When reinstalling, just copy back these debs to the folder and install KDE 4 and it will check for the required debs files and install KDE 4 without you having to re-download all over again. All hail the mighty and clever apt 

I hope you understood me Saqib.
PS: Your /home folder contains only personal settings of different apps.


----------



## saqib_khan (Nov 19, 2008)

OK, will try when i get my 8.10 cd, thanx.


----------



## infra_red_dude (Nov 19, 2008)

And now when you install Ubuntu 8.10 again, make another partition for /home so that any future upgrades will only erase the OS and not your personal data.


----------



## saqib_khan (Nov 19, 2008)

ok


----------



## NucleusKore (Nov 20, 2008)

infra_red_dude said:


> And now when you install Ubuntu 8.10 again, make another partition for /home so that any future upgrades will only erase the OS and not your personal data.

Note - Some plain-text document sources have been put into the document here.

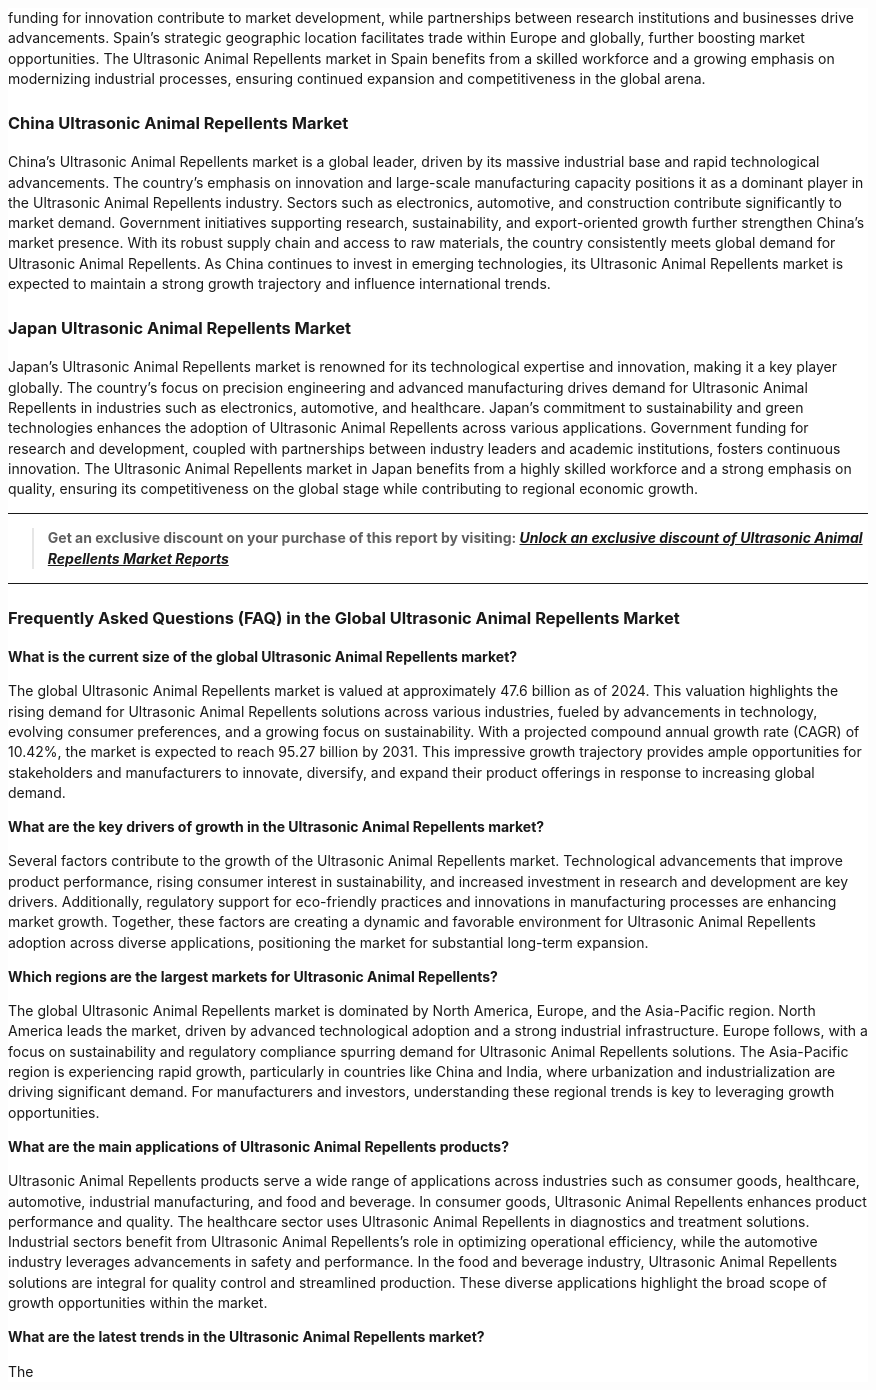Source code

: funding for innovation contribute to market development, while partnerships between research institutions and businesses drive advancements. Spain&rsquo;s strategic geographic location facilitates trade within Europe and globally, further boosting market opportunities. The Ultrasonic Animal Repellents market in Spain benefits from a skilled workforce and a growing emphasis on modernizing industrial processes, ensuring continued expansion and competitiveness in the global arena.</p><h3>China Ultrasonic Animal Repellents Market</h3><p>China&rsquo;s Ultrasonic Animal Repellents market is a global leader, driven by its massive industrial base and rapid technological advancements. The country&rsquo;s emphasis on innovation and large-scale manufacturing capacity positions it as a dominant player in the Ultrasonic Animal Repellents industry. Sectors such as electronics, automotive, and construction contribute significantly to market demand. Government initiatives supporting research, sustainability, and export-oriented growth further strengthen China&rsquo;s market presence. With its robust supply chain and access to raw materials, the country consistently meets global demand for Ultrasonic Animal Repellents. As China continues to invest in emerging technologies, its Ultrasonic Animal Repellents market is expected to maintain a strong growth trajectory and influence international trends.</p><h3>Japan Ultrasonic Animal Repellents Market</h3><p>Japan&rsquo;s Ultrasonic Animal Repellents market is renowned for its technological expertise and innovation, making it a key player globally. The country&rsquo;s focus on precision engineering and advanced manufacturing drives demand for Ultrasonic Animal Repellents in industries such as electronics, automotive, and healthcare. Japan&rsquo;s commitment to sustainability and green technologies enhances the adoption of Ultrasonic Animal Repellents across various applications. Government funding for research and development, coupled with partnerships between industry leaders and academic institutions, fosters continuous innovation. The Ultrasonic Animal Repellents market in Japan benefits from a highly skilled workforce and a strong emphasis on quality, ensuring its competitiveness on the global stage while contributing to regional economic growth.</p><hr /><blockquote><p><strong>Get an exclusive discount on your purchase of this report by visiting: <em><a href="://marketresearchpulse.com/ask-for-discount/7046?utm_source=Github&amp;utm_medium=020">Unlock an exclusive discount of Ultrasonic Animal Repellents Market Reports</a></em>&nbsp;</strong></p></blockquote><hr /><h3>Frequently Asked Questions (FAQ) in the Global Ultrasonic Animal Repellents Market</h3><p><strong>What is the current size of the global Ultrasonic Animal Repellents market?</strong></p><p>The global Ultrasonic Animal Repellents market is valued at approximately 47.6 billion as of 2024. This valuation highlights the rising demand for Ultrasonic Animal Repellents solutions across various industries, fueled by advancements in technology, evolving consumer preferences, and a growing focus on sustainability. With a projected compound annual growth rate (CAGR) of 10.42%, the market is expected to reach 95.27 billion by 2031. This impressive growth trajectory provides ample opportunities for stakeholders and manufacturers to innovate, diversify, and expand their product offerings in response to increasing global demand.</p><p><strong>What are the key drivers of growth in the Ultrasonic Animal Repellents market?</strong></p><p>Several factors contribute to the growth of the Ultrasonic Animal Repellents market. Technological advancements that improve product performance, rising consumer interest in sustainability, and increased investment in research and development are key drivers. Additionally, regulatory support for eco-friendly practices and innovations in manufacturing processes are enhancing market growth. Together, these factors are creating a dynamic and favorable environment for Ultrasonic Animal Repellents adoption across diverse applications, positioning the market for substantial long-term expansion.</p><p><strong>Which regions are the largest markets for Ultrasonic Animal Repellents?</strong></p><p>The global Ultrasonic Animal Repellents market is dominated by North America, Europe, and the Asia-Pacific region. North America leads the market, driven by advanced technological adoption and a strong industrial infrastructure. Europe follows, with a focus on sustainability and regulatory compliance spurring demand for Ultrasonic Animal Repellents solutions. The Asia-Pacific region is experiencing rapid growth, particularly in countries like China and India, where urbanization and industrialization are driving significant demand. For manufacturers and investors, understanding these regional trends is key to leveraging growth opportunities.</p><p><strong>What are the main applications of Ultrasonic Animal Repellents products?</strong></p><p>Ultrasonic Animal Repellents products serve a wide range of applications across industries such as consumer goods, healthcare, automotive, industrial manufacturing, and food and beverage. In consumer goods, Ultrasonic Animal Repellents enhances product performance and quality. The healthcare sector uses Ultrasonic Animal Repellents in diagnostics and treatment solutions. Industrial sectors benefit from Ultrasonic Animal Repellents&rsquo;s role in optimizing operational efficiency, while the automotive industry leverages advancements in safety and performance. In the food and beverage industry, Ultrasonic Animal Repellents solutions are integral for quality control and streamlined production. These diverse applications highlight the broad scope of growth opportunities within the market.</p><p><strong>What are the latest trends in the Ultrasonic Animal Repellents market?</strong></p><p>The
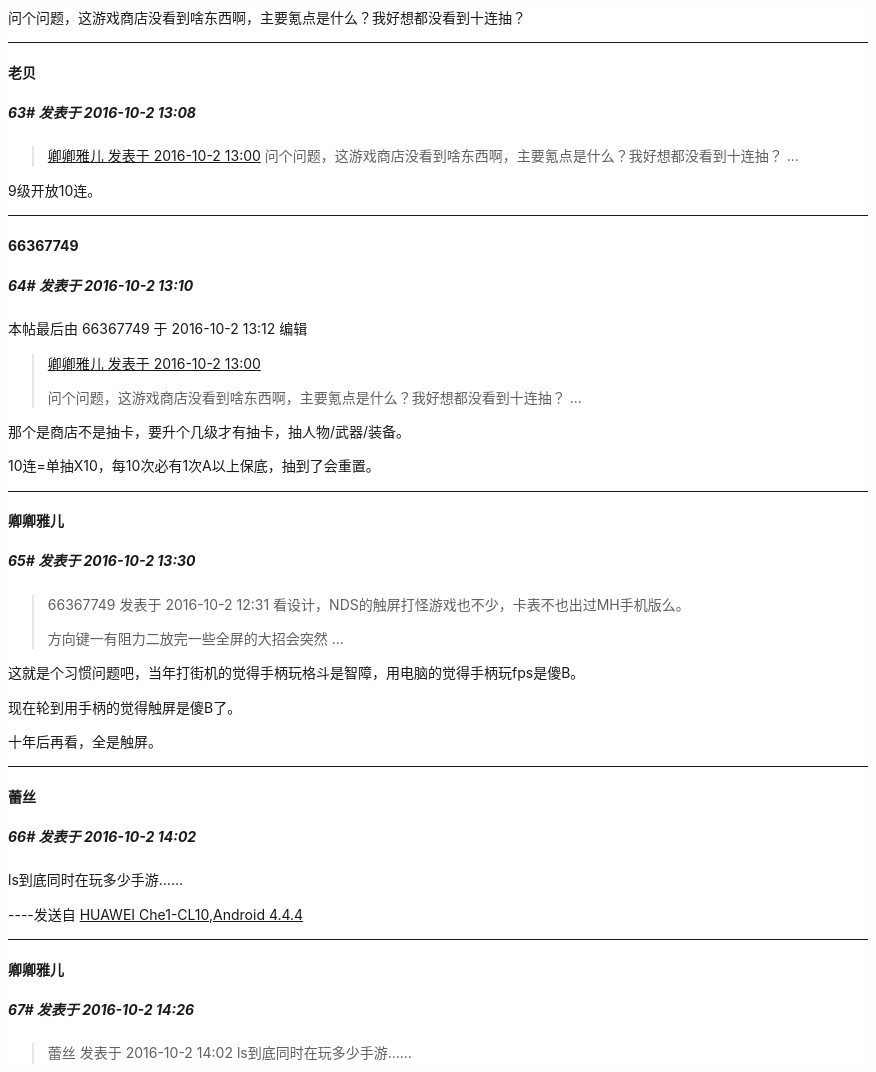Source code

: 问个问题，这游戏商店没看到啥东西啊，主要氪点是什么？我好想都没看到十连抽？

*****

####  老贝  
##### 63#       发表于 2016-10-2 13:08

<blockquote><a href="httphttps://bbs.saraba1st.com/2b/forum.php?mod=redirect&amp;amp;goto=findpost&amp;amp;pid=33751408&amp;amp;ptid=1334731" target="_blank">卿卿雅儿 发表于 2016-10-2 13:00</a>
问个问题，这游戏商店没看到啥东西啊，主要氪点是什么？我好想都没看到十连抽？ ...</blockquote>
9级开放10连。

*****

####  66367749  
##### 64#       发表于 2016-10-2 13:10

 本帖最后由 66367749 于 2016-10-2 13:12 编辑 
<blockquote><a href="httphttps://bbs.saraba1st.com/2b/forum.php?mod=redirect&amp;goto=findpost&amp;pid=33751408&amp;ptid=1334731" target="_blank">卿卿雅儿 发表于 2016-10-2 13:00</a>

问个问题，这游戏商店没看到啥东西啊，主要氪点是什么？我好想都没看到十连抽？ ...</blockquote>
那个是商店不是抽卡，要升个几级才有抽卡，抽人物/武器/装备。

10连=单抽X10，每10次必有1次A以上保底，抽到了会重置。

*****

####  卿卿雅儿  
##### 65#       发表于 2016-10-2 13:30

<blockquote>66367749 发表于 2016-10-2 12:31
看设计，NDS的触屏打怪游戏也不少，卡表不也出过MH手机版么。

方向键一有阻力二放完一些全屏的大招会突然 ...</blockquote>
这就是个习惯问题吧，当年打街机的觉得手柄玩格斗是智障，用电脑的觉得手柄玩fps是傻B。

现在轮到用手柄的觉得触屏是傻B了。

十年后再看，全是触屏。

*****

####  蕾丝  
##### 66#       发表于 2016-10-2 14:02

ls到底同时在玩多少手游……

----发送自 [HUAWEI Che1-CL10,Android 4.4.4](http://stage1.5j4m.com/?1.21)

*****

####  卿卿雅儿  
##### 67#       发表于 2016-10-2 14:26

<blockquote>蕾丝 发表于 2016-10-2 14:02
ls到底同时在玩多少手游……
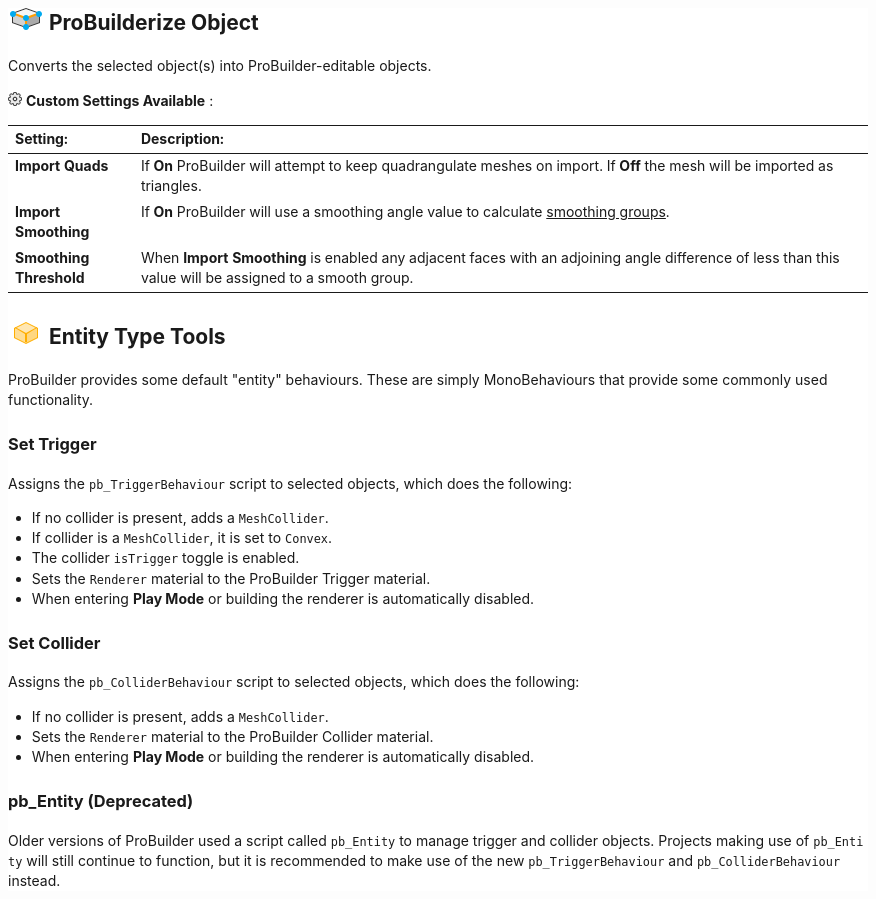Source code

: 
## ![ProBuilderize Icon](images/icons/Object_ProBuilderize.png) ProBuilderize Object

Converts the selected object(s) into ProBuilder-editable objects.

![Options Icon](images/icons/Options.png) **Custom Settings Available** :

|**Setting:** |**Description:** |
|:---|:---|
|__Import Quads__ | If **On** ProBuilder will attempt to keep quadrangulate meshes on import. If **Off** the mesh will be imported as triangles. |
|__Import Smoothing__ | If **On** ProBuilder will use a smoothing angle value to calculate [smoothing groups](tool-panels/#smoothing-groups). |
|__Smoothing Threshold__ | When **Import Smoothing** is enabled any adjacent faces with an adjoining angle difference of less than this value will be assigned to a smooth group. |

## ![Entity Icon](images/icons/Entity_Trigger.png) Entity Type Tools

ProBuilder provides some default "entity" behaviours. These are simply MonoBehaviours that provide some commonly used functionality.

### Set Trigger

Assigns the `pb_TriggerBehaviour` script to selected objects, which does the following:

- If no collider is present, adds a `MeshCollider`.
- If collider is a `MeshCollider`, it is set to `Convex`.
- The collider `isTrigger` toggle is enabled.
- Sets the `Renderer` material to the ProBuilder Trigger material.
- When entering **Play Mode** or building the renderer is automatically disabled.

### Set Collider

Assigns the `pb_ColliderBehaviour` script to selected objects, which does the following:

- If no collider is present, adds a `MeshCollider`.
- Sets the `Renderer` material to the ProBuilder Collider material.
- When entering **Play Mode** or building the renderer is automatically disabled.

### pb_Entity (Deprecated)

Older versions of ProBuilder used a script called `pb_Entity` to manage trigger and collider objects. Projects making use of `pb_Entity` will still continue to function, but it is recommended to make use of the new `pb_TriggerBehaviour` and `pb_ColliderBehaviour` instead.

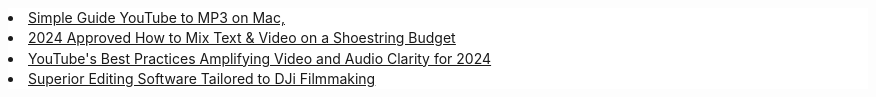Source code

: <li><a href="https://youtube-data.techidaily.com/e-guide-youtube-to-mp3-on-mac/"><u>Simple Guide  YouTube to MP3 on Mac,</u></a></li>
<li><a href="https://youtube-lab.techidaily.com/approved-how-to-mix-text-and-video-on-a-shoestring-budget/"><u>2024 Approved  How to Mix Text & Video on a Shoestring Budget</u></a></li>
<li><a href="https://youtube-lab.techidaily.com/bes-best-practices-amplifying-video-and-audio-clarity-for-2024/"><u>YouTube's Best Practices  Amplifying Video and Audio Clarity for 2024</u></a></li>
<li><a href="https://extra-information.techidaily.com/superior-editing-software-tailored-to-dji-filmmaking/"><u>Superior Editing Software Tailored to DJi Filmmaking</u></a></li>
</ul></div>
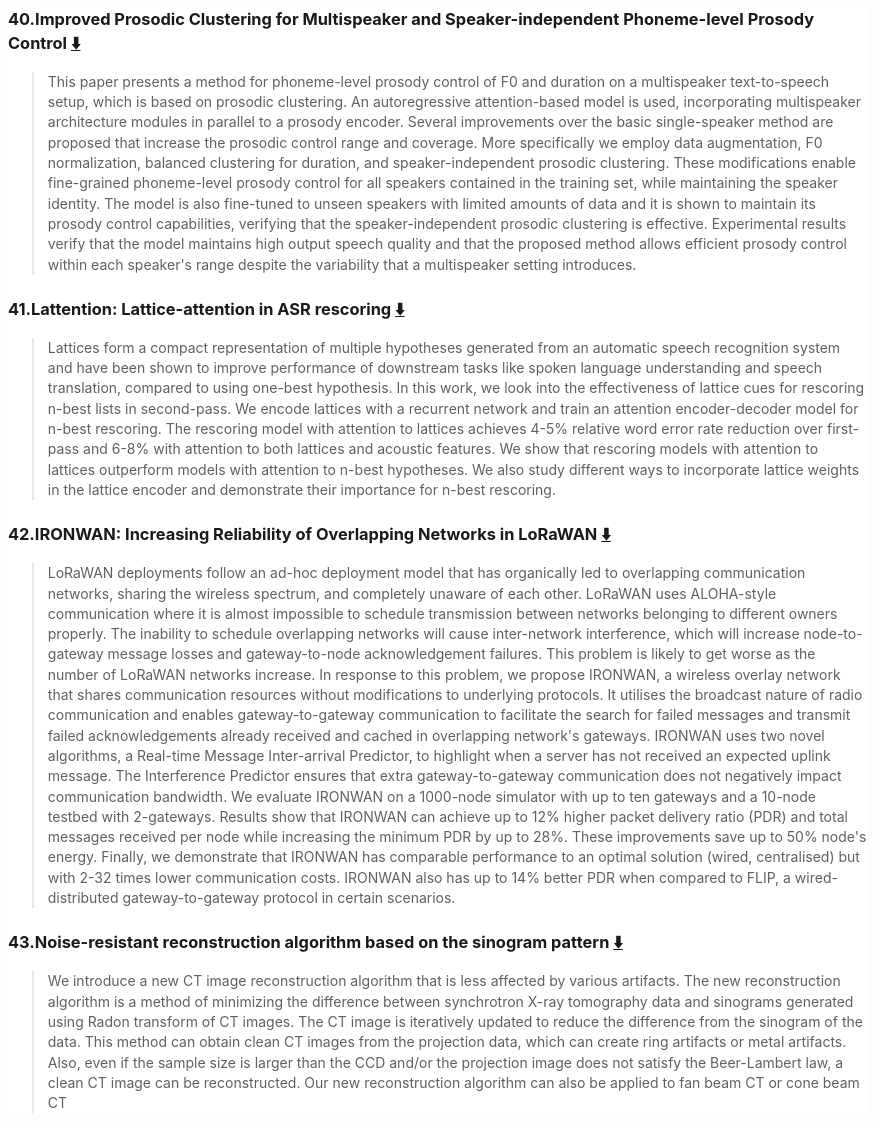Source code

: ### 40.Improved Prosodic Clustering for Multispeaker and Speaker-independent Phoneme-level Prosody Control  [ :arrow_down: ](https://arxiv.org/pdf/2111.10168.pdf)
>  This paper presents a method for phoneme-level prosody control of F0 and duration on a multispeaker text-to-speech setup, which is based on prosodic clustering. An autoregressive attention-based model is used, incorporating multispeaker architecture modules in parallel to a prosody encoder. Several improvements over the basic single-speaker method are proposed that increase the prosodic control range and coverage. More specifically we employ data augmentation, F0 normalization, balanced clustering for duration, and speaker-independent prosodic clustering. These modifications enable fine-grained phoneme-level prosody control for all speakers contained in the training set, while maintaining the speaker identity. The model is also fine-tuned to unseen speakers with limited amounts of data and it is shown to maintain its prosody control capabilities, verifying that the speaker-independent prosodic clustering is effective. Experimental results verify that the model maintains high output speech quality and that the proposed method allows efficient prosody control within each speaker's range despite the variability that a multispeaker setting introduces.      
### 41.Lattention: Lattice-attention in ASR rescoring  [ :arrow_down: ](https://arxiv.org/pdf/2111.10157.pdf)
>  Lattices form a compact representation of multiple hypotheses generated from an automatic speech recognition system and have been shown to improve performance of downstream tasks like spoken language understanding and speech translation, compared to using one-best hypothesis. In this work, we look into the effectiveness of lattice cues for rescoring n-best lists in second-pass. We encode lattices with a recurrent network and train an attention encoder-decoder model for n-best rescoring. The rescoring model with attention to lattices achieves 4-5% relative word error rate reduction over first-pass and 6-8% with attention to both lattices and acoustic features. We show that rescoring models with attention to lattices outperform models with attention to n-best hypotheses. We also study different ways to incorporate lattice weights in the lattice encoder and demonstrate their importance for n-best rescoring.      
### 42.IRONWAN: Increasing Reliability of Overlapping Networks in LoRaWAN  [ :arrow_down: ](https://arxiv.org/pdf/2111.10115.pdf)
>  LoRaWAN deployments follow an ad-hoc deployment model that has organically led to overlapping communication networks, sharing the wireless spectrum, and completely unaware of each other. LoRaWAN uses ALOHA-style communication where it is almost impossible to schedule transmission between networks belonging to different owners properly. The inability to schedule overlapping networks will cause inter-network interference, which will increase node-to-gateway message losses and gateway-to-node acknowledgement failures. This problem is likely to get worse as the number of LoRaWAN networks increase. In response to this problem, we propose IRONWAN, a wireless overlay network that shares communication resources without modifications to underlying protocols. It utilises the broadcast nature of radio communication and enables gateway-to-gateway communication to facilitate the search for failed messages and transmit failed acknowledgements already received and cached in overlapping network's gateways. IRONWAN uses two novel algorithms, a Real-time Message Inter-arrival Predictor, to highlight when a server has not received an expected uplink message. The Interference Predictor ensures that extra gateway-to-gateway communication does not negatively impact communication bandwidth. We evaluate IRONWAN on a 1000-node simulator with up to ten gateways and a 10-node testbed with 2-gateways. Results show that IRONWAN can achieve up to 12\% higher packet delivery ratio (PDR) and total messages received per node while increasing the minimum PDR by up to 28\%. These improvements save up to 50\% node's energy. Finally, we demonstrate that IRONWAN has comparable performance to an optimal solution (wired, centralised) but with 2-32 times lower communication costs. IRONWAN also has up to 14\% better PDR when compared to FLIP, a wired-distributed gateway-to-gateway protocol in certain scenarios.      
### 43.Noise-resistant reconstruction algorithm based on the sinogram pattern  [ :arrow_down: ](https://arxiv.org/pdf/2111.10067.pdf)
>  We introduce a new CT image reconstruction algorithm that is less affected by various artifacts. The new reconstruction algorithm is a method of minimizing the difference between synchrotron X-ray tomography data and sinograms generated using Radon transform of CT images. The CT image is iteratively updated to reduce the difference from the sinogram of the data. This method can obtain clean CT images from the projection data, which can create ring artifacts or metal artifacts. Also, even if the sample size is larger than the CCD and/or the projection image does not satisfy the Beer-Lambert law, a clean CT image can be reconstructed. Our new reconstruction algorithm can also be applied to fan beam CT or cone beam CT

Does the Ubuntu installer give the option of directly mounting the existing /home without formatting?


----------



## infra_red_dude (Nov 20, 2008)

^^^ Yes, it does during install.


----------



## NucleusKore (Nov 20, 2008)

Ok, is this option new in 8.10? Don't remember having it in 8.04


----------



## infra_red_dude (Nov 20, 2008)

No, you could do that in almost any Linux distro. You can just tag in any of the partitions as /home during install. You don't need to format it. Also if you create the same username in the new install the "old" /home/<username> automatically becomes your "new" home with all settings preserved


----------



## NucleusKore (Nov 20, 2008)

Ok I used to do that in SUSE, somehow never managed to get the option, in Ubuntu, of mounting *without* formatting at install. Will try sometime again.


----------